## [Exercise prompt]
Reproduce the text of every one of the rows below word for word, leaving the pictures out of your answer.
= Beginning of Section =
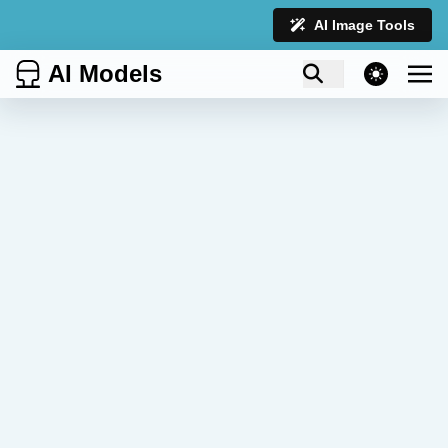
AI Image Tools
AI Models
theme switcher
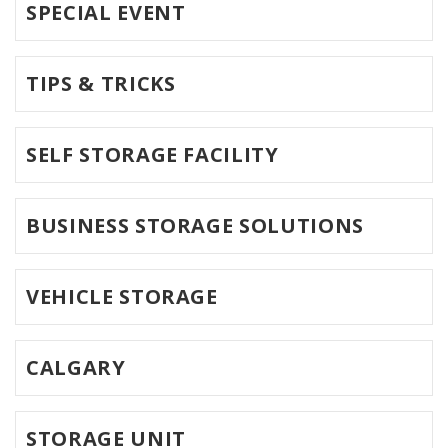
SPECIAL EVENT
TIPS & TRICKS
SELF STORAGE FACILITY
BUSINESS STORAGE SOLUTIONS
VEHICLE STORAGE
CALGARY
STORAGE UNIT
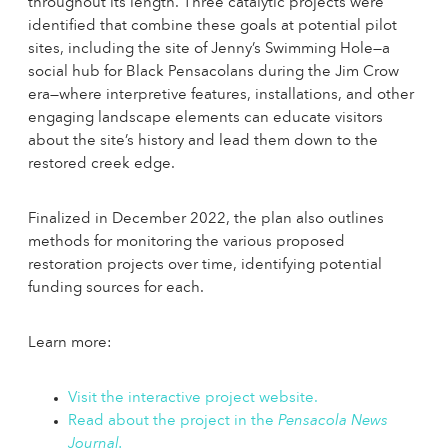
throughout its length. Three catalytic projects were
identified that combine these goals at potential pilot
sites, including the site of Jenny’s Swimming Hole—a
social hub for Black Pensacolans during the Jim Crow
era—where interpretive features, installations, and other
engaging landscape elements can educate visitors
about the site’s history and lead them down to the
restored creek edge.
Finalized in December 2022, the plan also outlines
methods for monitoring the various proposed
restoration projects over time, identifying potential
funding sources for each.
Learn more:
Visit the interactive project website.
Read about the project in the
Pensacola News
Journal.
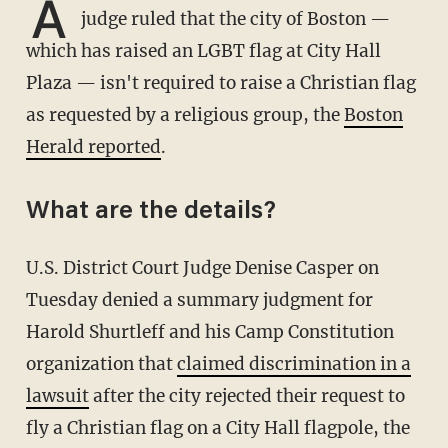
A
judge ruled that the city of Boston —
which has raised an LGBT flag at City Hall
Plaza — isn't required to raise a Christian flag
as requested by a religious group, the
Boston
Herald reported
.
What are the details?
U.S. District Court Judge Denise Casper on
Tuesday denied a summary judgment for
Harold Shurtleff and his Camp Constitution
organization that
claimed discrimination in a
lawsuit
after the city rejected their request to
fly a Christian flag on a City Hall flagpole, the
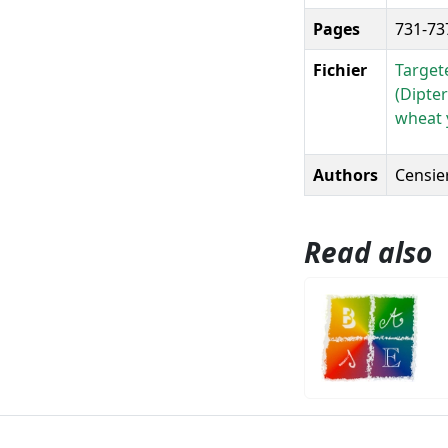
Pages
731-73
Fichier
Target
(Dipter
wheat y
Authors
Censier
Read also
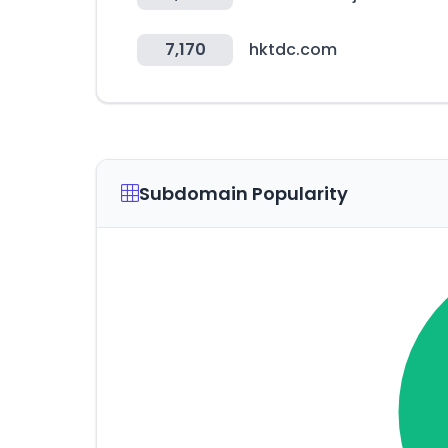
7,170
hktdc.com
Subdomain Popularity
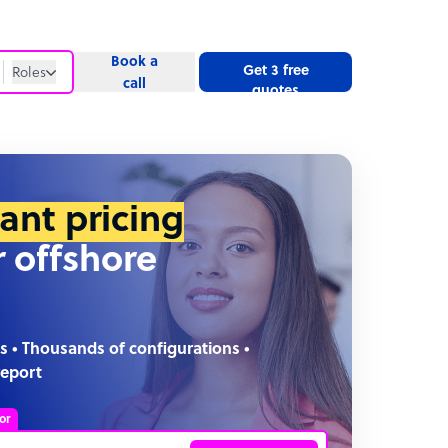
Book a
Get 3 free
Roles
call
quotes
Roles
Website
tant pricing
r offshore
s • Thousands of configurations •
report
or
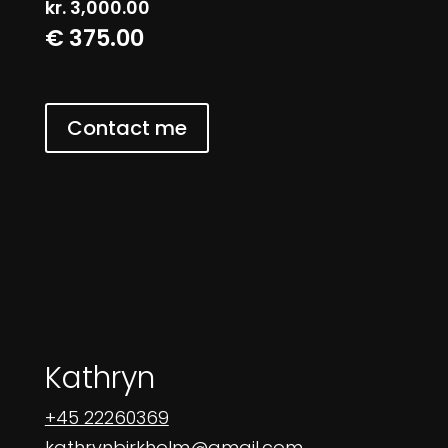
kr.
3,000.00
€ 375.00
Contact me
Kathryn
+45 22260369
kathrynbirkholm@gmail.com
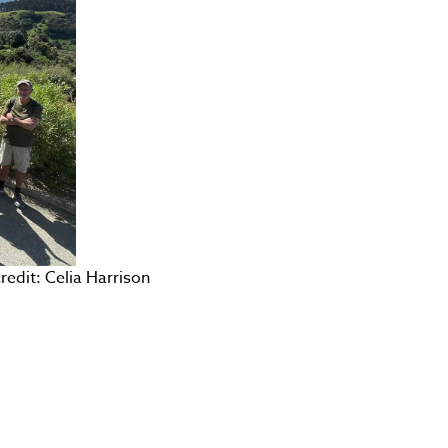
dit: Celia Harrison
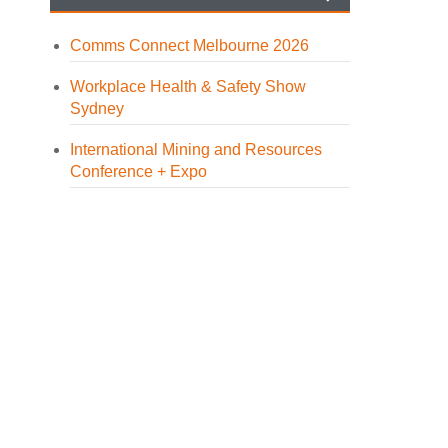
Comms Connect Melbourne 2026
Workplace Health & Safety Show
Sydney
International Mining and Resources
Conference + Expo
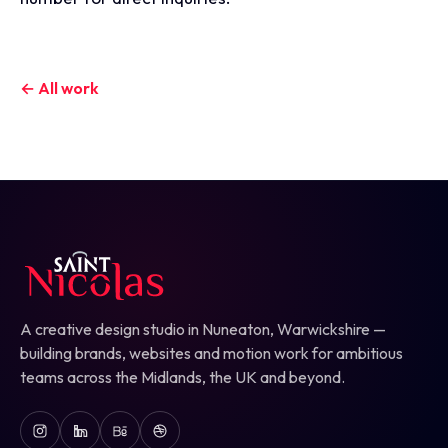
← All work
A creative design studio in Nuneaton, Warwickshire —
building brands, websites and motion work for ambitious
teams across the Midlands, the UK and beyond.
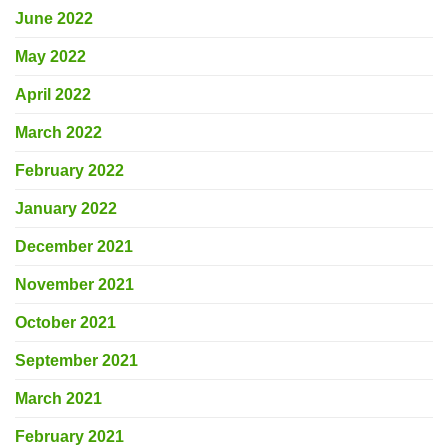
June 2022
May 2022
April 2022
March 2022
February 2022
January 2022
December 2021
November 2021
October 2021
September 2021
March 2021
February 2021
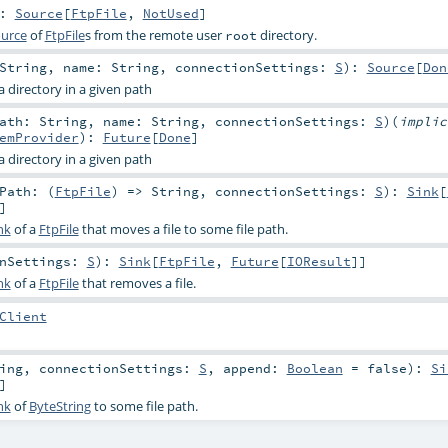
:
Source
[
FtpFile
,
NotUsed
]
urce
of
FtpFile
s from the remote user
directory.
root
String
,
name:
String
,
connectionSettings:
S
)
:
Source
[
Don
a directory in a given path
Path:
String
,
name:
String
,
connectionSettings:
S
)
(
impli
emProvider
)
:
Future
[
Done
]
a directory in a given path
Path: (
FtpFile
) =>
String
,
connectionSettings:
S
)
:
Sink
[
]
nk
of a
FtpFile
that moves a file to some file path.
onSettings:
S
)
:
Sink
[
FtpFile
,
Future
[
IOResult
]]
nk
of a
FtpFile
that removes a file.
Client
ing
,
connectionSettings:
S
,
append:
Boolean
=
false
)
:
Si
]
nk
of
ByteString
to some file path.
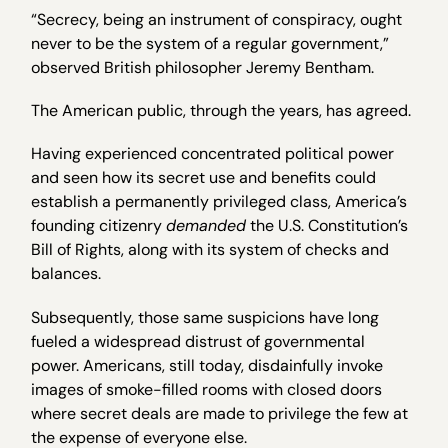
“Secrecy, being an instrument of conspiracy, ought
never to be the system of a regular government,”
observed British philosopher Jeremy Bentham.
The American public, through the years, has agreed.
Having experienced concentrated political power
and seen how its secret use and benefits could
establish a permanently privileged class, America’s
founding citizenry
demanded
the U.S. Constitution’s
Bill of Rights, along with its system of checks and
balances.
Subsequently, those same suspicions have long
fueled a widespread distrust of governmental
power. Americans, still today, disdainfully invoke
images of smoke-filled rooms with closed doors
where secret deals are made to privilege the few at
the expense of everyone else.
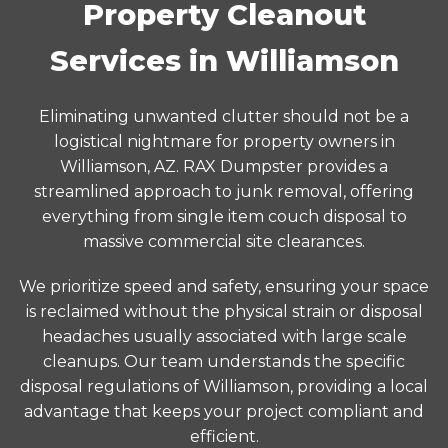
Property Cleanout
Services in Williamson
Eliminating unwanted clutter should not be a
logistical nightmare for property owners in
Williamson, AZ. RAX Dumpster provides a
streamlined approach to junk removal, offering
everything from single item couch disposal to
massive commercial site clearances.
We prioritize speed and safety, ensuring your space
is reclaimed without the physical strain or disposal
headaches usually associated with large scale
cleanups. Our team understands the specific
disposal regulations of Williamson, providing a local
advantage that keeps your project compliant and
efficient.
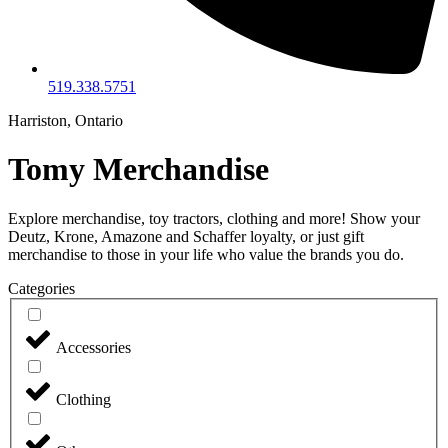
519.338.5751
Harriston, Ontario
Tomy Merchandise
Explore merchandise, toy tractors, clothing and more! Show your
Deutz, Krone, Amazone and Schaffer loyalty, or just gift
merchandise to those in your life who value the brands you do.
Categories
Accessories
Clothing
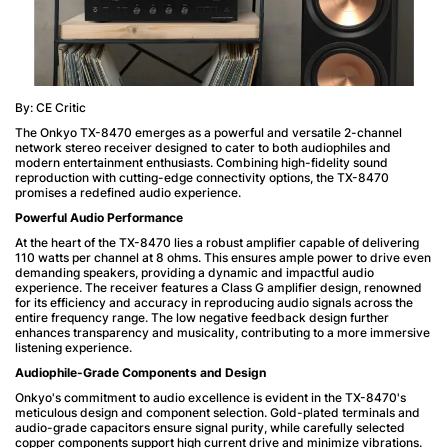
By: CE Critic
The Onkyo TX-8470 emerges as a powerful and versatile 2-channel
network stereo receiver designed to cater to both audiophiles and
modern entertainment enthusiasts. Combining high-fidelity sound
reproduction with cutting-edge connectivity options, the TX-8470
promises a redefined audio experience.
Powerful Audio Performance
At the heart of the TX-8470 lies a robust amplifier capable of delivering
110 watts per channel at 8 ohms. This ensures ample power to drive even
demanding speakers, providing a dynamic and impactful audio
experience. The receiver features a Class G amplifier design, renowned
for its efficiency and accuracy in reproducing audio signals across the
entire frequency range. The low negative feedback design further
enhances transparency and musicality, contributing to a more immersive
listening experience.
Audiophile-Grade Components and Design
Onkyo's commitment to audio excellence is evident in the TX-8470's
meticulous design and component selection. Gold-plated terminals and
audio-grade capacitors ensure signal purity, while carefully selected
copper components support high current drive and minimize vibrations.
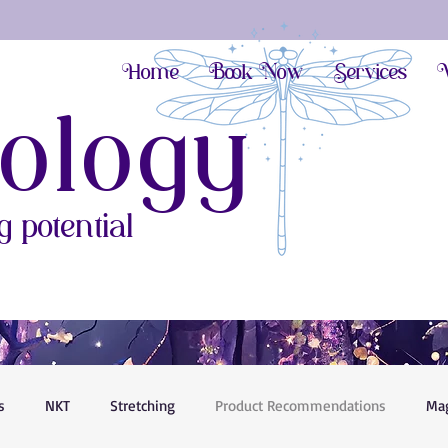
Home
Book Now
Services
V
ology
 potential
s
NKT
Stretching
Product Recommendations
Ma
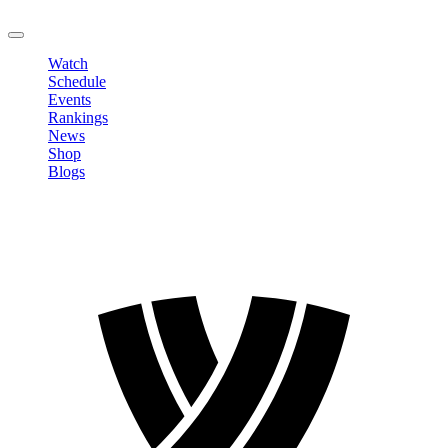
LOGOUT
Watch
Schedule
Events
Rankings
News
Shop
Blogs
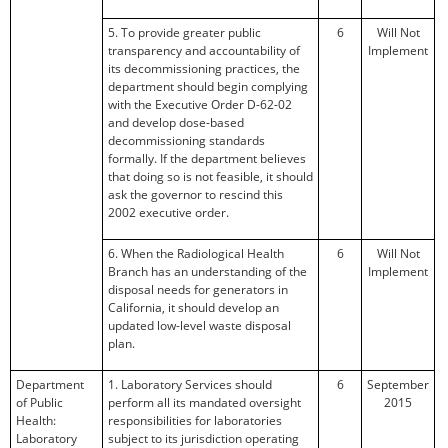
5. To provide greater public
6
Will Not
transparency and accountability of
Implement
its decommissioning practices, the
department should begin complying
with the Executive Order D-62-02
and develop dose-based
decommissioning standards
formally. If the department believes
that doing so is not feasible, it should
ask the governor to rescind this
2002 executive order.
6. When the Radiological Health
6
Will Not
Branch has an understanding of the
Implement
disposal needs for generators in
California, it should develop an
updated low-level waste disposal
plan.
Department
1. Laboratory Services should
6
September
of Public
perform all its mandated oversight
2015
Health:
responsibilities for laboratories
Laboratory
subject to its jurisdiction operating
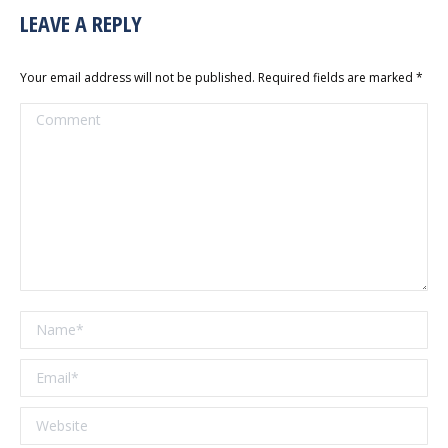
LEAVE A REPLY
Your email address will not be published. Required fields are marked
*
Comment
Name *
Email *
Website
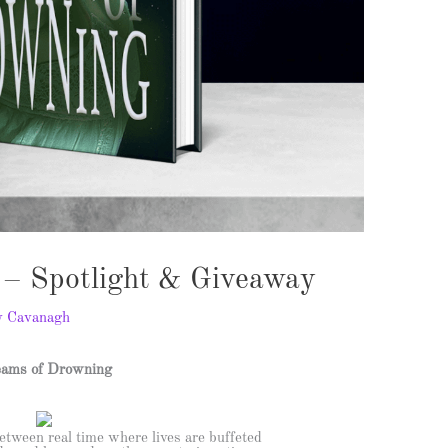
– Spotlight & Giveaway
y Cavanagh
ams of Drowning
etween real time where lives are buffeted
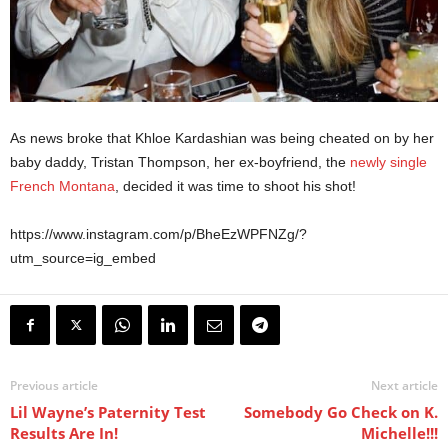
As news broke that Khloe Kardashian was being cheated on by her
baby daddy, Tristan Thompson, her ex-boyfriend, the
newly single
French Montana
, decided it was time to shoot his shot!
https://www.instagram.com/p/BheEzWPFNZg/?
utm_source=ig_embed
Previous article
Next article
Lil Wayne’s Paternity Test
Somebody Go Check on K.
Results Are In!
Michelle!!!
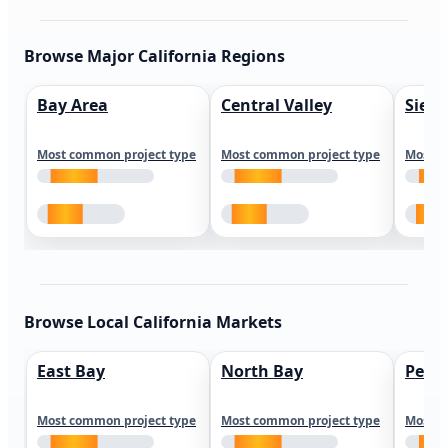
Browse Major California Regions
Bay Area
Central Valley
Sierr
Most common project type
Most common project type
Most c
Browse Local California Markets
East Bay
North Bay
Peni
Most common project type
Most common project type
Most c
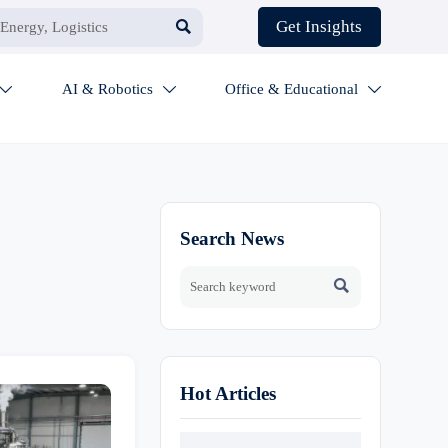

Get Insights
AI & Robotics
Office & Educational



Search News

Hot Articles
= End of Section =
## [Result of the exercise]
AI Image Tools
AI Models
theme switcher
SPECIAL EVENT
TIPS & TRICKS
SELF STORAGE FACILITY
BUSINESS STORAGE SOLUTIONS
VEHICLE STORAGE
CALGARY
STORAGE UNIT
throughout its length. Three catalytic projects were
identified that combine these goals at potential pilot
sites, including the site of Jenny’s Swimming Hole—a
social hub for Black Pensacolans during the Jim Crow
era—where interpretive features, installations, and other
engaging landscape elements can educate visitors
about the site’s history and lead them down to the
restored creek edge.
Finalized in December 2022, the plan also outlines
methods for monitoring the various proposed
restoration projects over time, identifying potential
funding sources for each.
Learn more:
Visit the interactive project website.
Read about the project in the
Pensacola News
Journal.
A
judge ruled that the city of Boston —
which has raised an LGBT flag at City Hall
Plaza — isn't required to raise a Christian flag
as requested by a religious group, the
Boston
Herald reported
.
What are the details?
U.S. District Court Judge Denise Casper on
Tuesday denied a summary judgment for
Harold Shurtleff and his Camp Constitution
organization that
claimed discrimination in a
lawsuit
after the city rejected their request to
fly a Christian flag on a City Hall flagpole, the
Pages
731-73
Fichier
Target
(Dipter
wheat y
Authors
Censier
Read also
7,170
hktdc.com
Subdomain Popularity
Book a
Get 3 free
Roles
call
quotes
Roles
Website
tant pricing
r offshore
s • Thousands of configurations •
report
or
kr.
3,000.00
€ 375.00
Contact me
Kathryn
+45 22260369
kathrynbirkholm@gmail.com
dit: Celia Harrison
Comms Connect Melbourne 2026
Workplace Health & Safety Show
Sydney
International Mining and Resources
Conference + Expo
← All work
A creative design studio in Nuneaton, Warwickshire —
building brands, websites and motion work for ambitious
teams across the Midlands, the UK and beyond.
June 2022
May 2022
April 2022
March 2022
February 2022
January 2022
December 2021
November 2021
October 2021
September 2021
March 2021
February 2021
:
Source
[
FtpFile
,
NotUsed
]
urce
of
FtpFile
s from the remote user
directory.
root
String
,
name:
String
,
connectionSettings:
S
)
:
Source
[
Don
a directory in a given path
Path:
String
,
name:
String
,
connectionSettings:
S
)
(
impli
emProvider
)
:
Future
[
Done
]
a directory in a given path
Path: (
FtpFile
) =>
String
,
connectionSettings:
S
)
:
Sink
[
]
nk
of a
FtpFile
that moves a file to some file path.
onSettings:
S
)
:
Sink
[
FtpFile
,
Future
[
IOResult
]]
nk
of a
FtpFile
that removes a file.
Client
ing
,
connectionSettings:
S
,
append:
Boolean
=
false
)
:
Si
]
nk
of
ByteString
to some file path.
“Secrecy, being an instrument of conspiracy, ought
never to be the system of a regular government,”
observed British philosopher Jeremy Bentham.
The American public, through the years, has agreed.
Having experienced concentrated political power
and seen how its secret use and benefits could
establish a permanently privileged class, America’s
founding citizenry
demanded
the U.S. Constitution’s
Bill of Rights, along with its system of checks and
balances.
Subsequently, those same suspicions have long
fueled a widespread distrust of governmental
power. Americans, still today, disdainfully invoke
images of smoke-filled rooms with closed doors
where secret deals are made to privilege the few at
the expense of everyone else.
Property Cleanout
Services in Williamson
Eliminating unwanted clutter should not be a
logistical nightmare for property owners in
Williamson, AZ. RAX Dumpster provides a
streamlined approach to junk removal, offering
everything from single item couch disposal to
massive commercial site clearances.
We prioritize speed and safety, ensuring your space
is reclaimed without the physical strain or disposal
headaches usually associated with large scale
cleanups. Our team understands the specific
disposal regulations of Williamson, providing a local
advantage that keeps your project compliant and
efficient.
519.338.5751
Harriston, Ontario
Tomy Merchandise
Explore merchandise, toy tractors, clothing and more! Show your
Deutz, Krone, Amazone and Schaffer loyalty, or just gift
merchandise to those in your life who value the brands you do.
Categories
Accessories
Clothing
By: CE Critic
The Onkyo TX-8470 emerges as a powerful and versatile 2-channel
network stereo receiver designed to cater to both audiophiles and
modern entertainment enthusiasts. Combining high-fidelity sound
reproduction with cutting-edge connectivity options, the TX-8470
promises a redefined audio experience.
Powerful Audio Performance
At the heart of the TX-8470 lies a robust amplifier capable of delivering
110 watts per channel at 8 ohms. This ensures ample power to drive even
demanding speakers, providing a dynamic and impactful audio
experience. The receiver features a Class G amplifier design, renowned
for its efficiency and accuracy in reproducing audio signals across the
entire frequency range. The low negative feedback design further
enhances transparency and musicality, contributing to a more immersive
listening experience.
Audiophile-Grade Components and Design
Onkyo's commitment to audio excellence is evident in the TX-8470's
meticulous design and component selection. Gold-plated terminals and
audio-grade capacitors ensure signal purity, while carefully selected
copper components support high current drive and minimize vibrations.
Home
Book Now
Services
V
ology
 potential
s
NKT
Stretching
Product Recommendations
Ma
LOGOUT
Watch
Schedule
Events
Rankings
News
Shop
Blogs
5. To provide greater public
6
Will Not
transparency and accountability of
Implement
its decommissioning practices, the
department should begin complying
with the Executive Order D-62-02
and develop dose-based
decommissioning standards
formally. If the department believes
that doing so is not feasible, it should
ask the governor to rescind this
2002 executive order.
6. When the Radiological Health
6
Will Not
Branch has an understanding of the
Implement
disposal needs for generators in
California, it should develop an
updated low-level waste disposal
plan.
Department
1. Laboratory Services should
6
September
of Public
perform all its mandated oversight
2015
Health:
responsibilities for laboratories
Laboratory
subject to its jurisdiction operating
LEAVE A REPLY
Your email address will not be published. Required fields are marked
*
Comment
Name *
Email *
Website
– Spotlight & Giveaway
y Cavanagh
ams of Drowning
etween real time where lives are buffeted
As news broke that Khloe Kardashian was being cheated on by her
baby daddy, Tristan Thompson, her ex-boyfriend, the
newly single
French Montana
, decided it was time to shoot his shot!
https://www.instagram.com/p/BheEzWPFNZg/?
utm_source=ig_embed
Previous article
Next article
Lil Wayne’s Paternity Test
Somebody Go Check on K.
Results Are In!
Michelle!!!
Browse Major California Regions
Bay Area
Central Valley
Sierr
Most common project type
Most common project type
Most c
Browse Local California Markets
East Bay
North Bay
Peni
Most common project type
Most common project type
Most c

Get Insights
AI & Robotics
Office & Educational



Search News

Hot Articles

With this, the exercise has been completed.